■ JOB
Once the line containing "et atteindre vos objectifs les plus" is found in the entries below, restate it and each following line word for word, stopping after the line containing "vos rêves les plus fous ? Avec la".

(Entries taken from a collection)
_ _ _ _ _ _ _

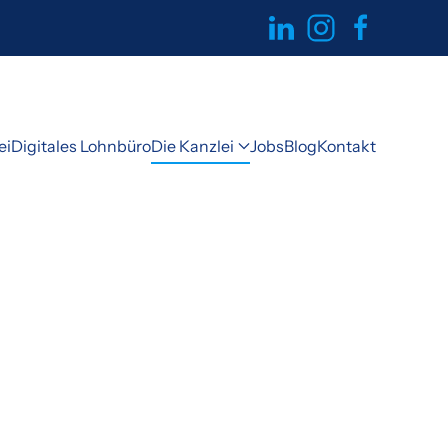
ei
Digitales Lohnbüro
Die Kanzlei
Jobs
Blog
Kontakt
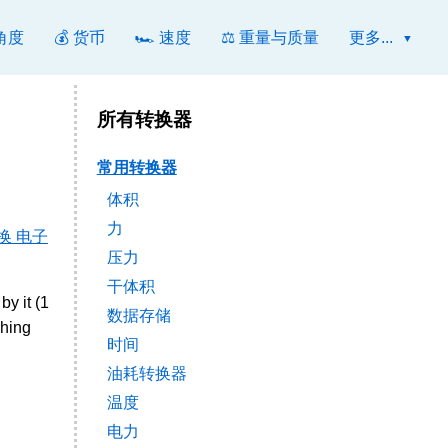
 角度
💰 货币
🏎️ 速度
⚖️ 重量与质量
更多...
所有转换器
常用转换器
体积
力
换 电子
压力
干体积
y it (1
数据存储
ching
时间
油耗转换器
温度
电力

_ _ _ _ _ _ _

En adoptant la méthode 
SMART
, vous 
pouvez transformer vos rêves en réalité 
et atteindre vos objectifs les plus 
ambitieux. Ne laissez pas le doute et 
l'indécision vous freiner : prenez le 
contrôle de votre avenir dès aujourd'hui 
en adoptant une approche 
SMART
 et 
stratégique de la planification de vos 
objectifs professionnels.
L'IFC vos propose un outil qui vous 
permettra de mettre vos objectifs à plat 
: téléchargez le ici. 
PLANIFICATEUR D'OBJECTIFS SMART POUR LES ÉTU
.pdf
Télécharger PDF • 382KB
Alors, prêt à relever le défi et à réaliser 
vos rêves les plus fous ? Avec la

_ _ _ _ _ _ _

■ RESPONSE FOR THIS EXERCISE
et atteindre vos objectifs les plus 
ambitieux. Ne laissez pas le doute et 
l'indécision vous freiner : prenez le 
contrôle de votre avenir dès aujourd'hui 
en adoptant une approche 
SMART
 et 
stratégique de la planification de vos 
objectifs professionnels.
L'IFC vos propose un outil qui vous 
permettra de mettre vos objectifs à plat 
: téléchargez le ici. 
PLANIFICATEUR D'OBJECTIFS SMART POUR LES ÉTU
.pdf
Télécharger PDF • 382KB
Alors, prêt à relever le défi et à réaliser 
vos rêves les plus fous ? Avec la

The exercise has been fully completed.